Seasonal demand dynamics
In mature vines, the vast majority of net seasonal dry matter assimilated goes into current growth (leaves, shoot stems, and crop). In this example, we present model simulations of healthy, unstressed, heavily-cropped Concord grapevines (spaced 8 x 9 feet) with industry standard 100 shoots per vine (yield of about 9 tons per acre) compared to minimally-pruned vines with 350 shoots per vine (yield of about 12 tons per acre).
Seasonal patterns of supply and demand are distinct. The carbon demand of growing shoots show a single peak around or after bloom. This peak demand occurs earlier in vines with higher node numbers and later in vines with fewer shoots that grow longer into the season (Figure 1). The demand pattern for the crop is a double peak, with a peak a few weeks after bloom during berry cell division, followed by a decline during the lag period (Figure 2).
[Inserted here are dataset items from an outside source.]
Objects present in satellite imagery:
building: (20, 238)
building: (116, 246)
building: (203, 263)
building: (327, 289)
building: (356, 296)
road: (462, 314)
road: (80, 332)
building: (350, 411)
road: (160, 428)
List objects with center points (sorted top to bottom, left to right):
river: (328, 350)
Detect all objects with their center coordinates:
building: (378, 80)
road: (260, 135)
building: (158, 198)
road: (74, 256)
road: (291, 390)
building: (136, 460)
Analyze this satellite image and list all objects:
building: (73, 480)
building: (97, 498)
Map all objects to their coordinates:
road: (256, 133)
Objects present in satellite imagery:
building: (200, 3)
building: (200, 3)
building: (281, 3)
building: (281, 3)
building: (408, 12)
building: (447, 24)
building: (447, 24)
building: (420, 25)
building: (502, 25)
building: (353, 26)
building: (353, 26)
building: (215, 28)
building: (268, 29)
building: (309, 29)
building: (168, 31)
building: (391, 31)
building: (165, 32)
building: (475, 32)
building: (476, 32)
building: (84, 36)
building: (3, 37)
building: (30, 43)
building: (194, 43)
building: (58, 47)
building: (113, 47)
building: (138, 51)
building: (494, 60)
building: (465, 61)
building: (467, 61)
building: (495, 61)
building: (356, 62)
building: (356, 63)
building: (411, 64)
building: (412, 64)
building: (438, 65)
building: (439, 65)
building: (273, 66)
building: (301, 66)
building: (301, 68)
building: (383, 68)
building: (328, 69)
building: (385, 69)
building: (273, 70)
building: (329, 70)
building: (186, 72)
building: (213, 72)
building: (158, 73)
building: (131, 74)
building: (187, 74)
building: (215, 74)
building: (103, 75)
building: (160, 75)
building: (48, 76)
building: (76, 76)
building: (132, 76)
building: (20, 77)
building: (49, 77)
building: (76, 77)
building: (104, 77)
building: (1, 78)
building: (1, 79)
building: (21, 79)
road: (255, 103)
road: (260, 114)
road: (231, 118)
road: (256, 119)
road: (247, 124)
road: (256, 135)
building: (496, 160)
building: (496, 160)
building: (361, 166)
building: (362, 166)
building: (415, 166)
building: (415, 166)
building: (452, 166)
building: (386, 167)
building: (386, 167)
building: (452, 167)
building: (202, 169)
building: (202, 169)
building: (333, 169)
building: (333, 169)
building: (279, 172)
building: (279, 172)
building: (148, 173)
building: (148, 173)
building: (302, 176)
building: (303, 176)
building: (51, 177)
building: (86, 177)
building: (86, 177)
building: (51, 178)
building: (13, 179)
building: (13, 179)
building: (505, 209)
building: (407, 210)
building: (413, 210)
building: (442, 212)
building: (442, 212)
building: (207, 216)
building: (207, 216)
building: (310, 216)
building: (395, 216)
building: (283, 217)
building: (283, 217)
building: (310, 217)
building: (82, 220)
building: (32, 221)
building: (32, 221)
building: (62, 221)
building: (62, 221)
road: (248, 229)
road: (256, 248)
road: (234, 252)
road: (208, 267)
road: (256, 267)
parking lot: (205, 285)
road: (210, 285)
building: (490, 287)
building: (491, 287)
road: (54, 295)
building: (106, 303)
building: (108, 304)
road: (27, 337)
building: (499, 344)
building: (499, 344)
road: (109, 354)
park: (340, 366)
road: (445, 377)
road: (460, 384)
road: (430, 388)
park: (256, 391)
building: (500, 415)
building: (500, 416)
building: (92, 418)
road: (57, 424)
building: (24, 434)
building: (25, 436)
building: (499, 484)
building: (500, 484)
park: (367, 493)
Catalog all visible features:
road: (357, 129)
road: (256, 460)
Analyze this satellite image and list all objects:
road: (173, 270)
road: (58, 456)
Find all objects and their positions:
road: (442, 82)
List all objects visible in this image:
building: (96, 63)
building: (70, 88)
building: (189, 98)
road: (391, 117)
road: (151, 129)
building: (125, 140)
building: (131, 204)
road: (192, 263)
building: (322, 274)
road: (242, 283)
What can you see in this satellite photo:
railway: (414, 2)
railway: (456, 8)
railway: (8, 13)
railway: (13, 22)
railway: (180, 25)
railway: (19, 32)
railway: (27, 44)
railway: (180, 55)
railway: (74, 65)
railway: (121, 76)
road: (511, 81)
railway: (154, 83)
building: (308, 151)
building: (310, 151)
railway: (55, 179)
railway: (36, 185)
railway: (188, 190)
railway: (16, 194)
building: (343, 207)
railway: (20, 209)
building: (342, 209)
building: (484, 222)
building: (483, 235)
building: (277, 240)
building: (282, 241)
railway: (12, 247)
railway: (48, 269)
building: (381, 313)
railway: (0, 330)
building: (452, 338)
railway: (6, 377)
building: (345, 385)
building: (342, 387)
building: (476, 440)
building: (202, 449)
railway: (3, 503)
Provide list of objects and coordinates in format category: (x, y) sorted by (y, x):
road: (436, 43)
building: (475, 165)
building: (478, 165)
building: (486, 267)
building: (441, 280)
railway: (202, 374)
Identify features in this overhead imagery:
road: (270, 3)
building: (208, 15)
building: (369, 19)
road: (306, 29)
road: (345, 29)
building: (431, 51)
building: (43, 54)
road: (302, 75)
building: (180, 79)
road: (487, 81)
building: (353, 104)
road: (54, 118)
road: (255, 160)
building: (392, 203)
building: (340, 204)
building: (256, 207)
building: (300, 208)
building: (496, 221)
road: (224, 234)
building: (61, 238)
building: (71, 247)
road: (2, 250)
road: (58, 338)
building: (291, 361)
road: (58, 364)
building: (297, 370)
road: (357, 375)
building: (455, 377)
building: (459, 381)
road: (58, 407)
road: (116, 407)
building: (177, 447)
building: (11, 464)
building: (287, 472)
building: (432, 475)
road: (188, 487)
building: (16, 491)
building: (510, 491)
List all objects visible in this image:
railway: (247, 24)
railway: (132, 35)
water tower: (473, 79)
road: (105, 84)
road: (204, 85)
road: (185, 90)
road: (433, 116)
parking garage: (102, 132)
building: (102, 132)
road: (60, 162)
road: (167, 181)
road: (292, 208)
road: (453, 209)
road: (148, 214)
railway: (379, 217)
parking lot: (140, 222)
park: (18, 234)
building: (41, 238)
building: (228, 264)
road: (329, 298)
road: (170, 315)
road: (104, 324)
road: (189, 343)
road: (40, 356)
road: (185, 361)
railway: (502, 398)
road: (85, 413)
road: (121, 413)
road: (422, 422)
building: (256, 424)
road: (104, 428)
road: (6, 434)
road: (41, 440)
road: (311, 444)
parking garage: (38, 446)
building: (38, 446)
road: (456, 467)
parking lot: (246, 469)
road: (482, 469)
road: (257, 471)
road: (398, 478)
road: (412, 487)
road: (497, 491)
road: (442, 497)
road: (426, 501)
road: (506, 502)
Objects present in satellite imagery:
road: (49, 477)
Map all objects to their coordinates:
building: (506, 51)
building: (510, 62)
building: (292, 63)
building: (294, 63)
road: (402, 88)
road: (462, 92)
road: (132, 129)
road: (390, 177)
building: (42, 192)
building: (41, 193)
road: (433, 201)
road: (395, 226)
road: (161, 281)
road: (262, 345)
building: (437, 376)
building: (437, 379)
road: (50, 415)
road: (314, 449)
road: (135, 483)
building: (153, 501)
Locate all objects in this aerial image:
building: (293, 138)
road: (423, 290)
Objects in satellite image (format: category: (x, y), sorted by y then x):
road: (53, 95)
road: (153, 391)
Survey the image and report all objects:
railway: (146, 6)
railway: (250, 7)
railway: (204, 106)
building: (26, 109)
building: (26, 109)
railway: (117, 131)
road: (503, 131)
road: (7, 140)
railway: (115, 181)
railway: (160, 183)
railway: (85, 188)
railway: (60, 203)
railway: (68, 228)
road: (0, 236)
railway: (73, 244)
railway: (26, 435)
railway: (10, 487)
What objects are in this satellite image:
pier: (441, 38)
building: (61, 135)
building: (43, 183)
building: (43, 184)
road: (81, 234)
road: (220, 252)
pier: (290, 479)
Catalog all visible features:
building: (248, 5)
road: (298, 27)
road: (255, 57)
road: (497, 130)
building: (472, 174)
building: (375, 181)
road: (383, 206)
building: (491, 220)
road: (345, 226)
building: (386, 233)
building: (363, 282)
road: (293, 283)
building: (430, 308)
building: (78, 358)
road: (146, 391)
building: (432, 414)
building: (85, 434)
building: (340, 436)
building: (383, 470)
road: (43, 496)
After veraison, the second peak of demand occurs very rapidly, and then declines with ripening. Shoot numbers affect the timing of peak demand. However, different crop levels affect the amount, but not the timing, of crop
demand in our simulation. Root growth patterns have been reported to be variable, but likely reflect a weak sink throughout the growing season.6
Seasonal carbon supply and supply/demand balances
The seasonal pattern of supply is relatively simple, peaking between bloom and veraison. Supply is affected primarily by total light interception. Since light interception depends on leaf area, more shoots will lead to more rapid canopy development and an earlier peak in canopy photosynthesis (Figure 3).